I’ve been speculating about the precise nature of the entrepreneurial enterprise that requires scraping every HN link hundreds of times, but have so far come up empty. I
This made me think of someone very poorly trying to generate their own rss feed.
Then maybe their tiny rss reader (or whatever) consumes it.
Or they’re just morons.
This probably has a higher likelihood of being true than my above hypothesis.
Doesn’t Wordpress auto-generate the sitemap and robots.txt file when you publish new content?
This is probably partly due to what I perceive as a general move away from RSS/Atom-feeds as a source of metadata to instead see RSS/Atom-feeds as merely one of many ways of finding out about new content and instead relying on the actual URL:s and their metadata to present that content within ones system – a move driven by social media outlets that consumes URL primarily as a direct input, like Facebook and Twitter. Eg. Apple’s new News app in iOS 9 uses open graph data in addition to feed data and I was also part of introducing a similar change into Bloglovin when working there.
There are shared services like http://embed.ly/ that makes it possible to share the metadata results between many consumers – but for bigger services the flexibility and cost-effectiveness of making ones own is probably more beneficial.
I’ve used both approaches at startups I’ve worked – at Flattr we used Embed.ly and at Bloglovin I created the metadataparser that was mentioned in the article. Both times the initial and most apparent use case was to get improved images – as the web, especially after Pinterest gained popularity and smart phones became common, has become increasingly reliant on good images in the design of their UI:s and Open Graph metadata within pages themselves is the way to go to find a good image representation of a URL.

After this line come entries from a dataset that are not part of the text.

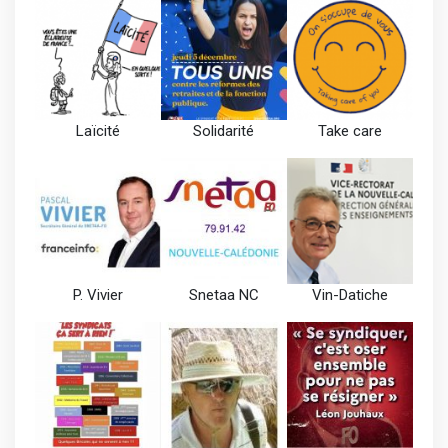
Laïcité
Solidarité
Take care
P. Vivier
Snetaa NC
Vin-Datiche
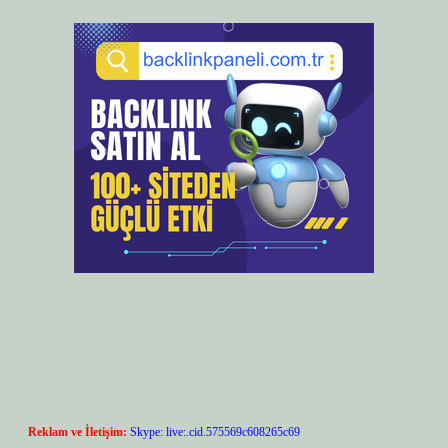
Reklam ve İletişim:
Skype: live:.cid.575569c608265c69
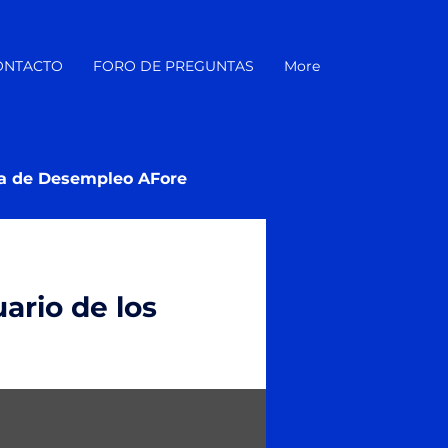
ONTACTO
FORO DE PREGUNTAS
More
a de Desempleo AFore
ario de los
 AFORES te dan a conocer
...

Unless something like the IndieWeb gains huge traction I don’t think the amounts of bots will explode though, as the article author believes. For most small services and free/open source tools it will likely make more sense to utilize something like Embed.ly rather than to spend time on extracting and analyzing all of the metadata oneself. To get good, high quality results one doesn’t just have to extract the data – but also post-process it and filter it against certain rules, something I believe eg. Embed.ly does and probably does better than most will have time to do themselves.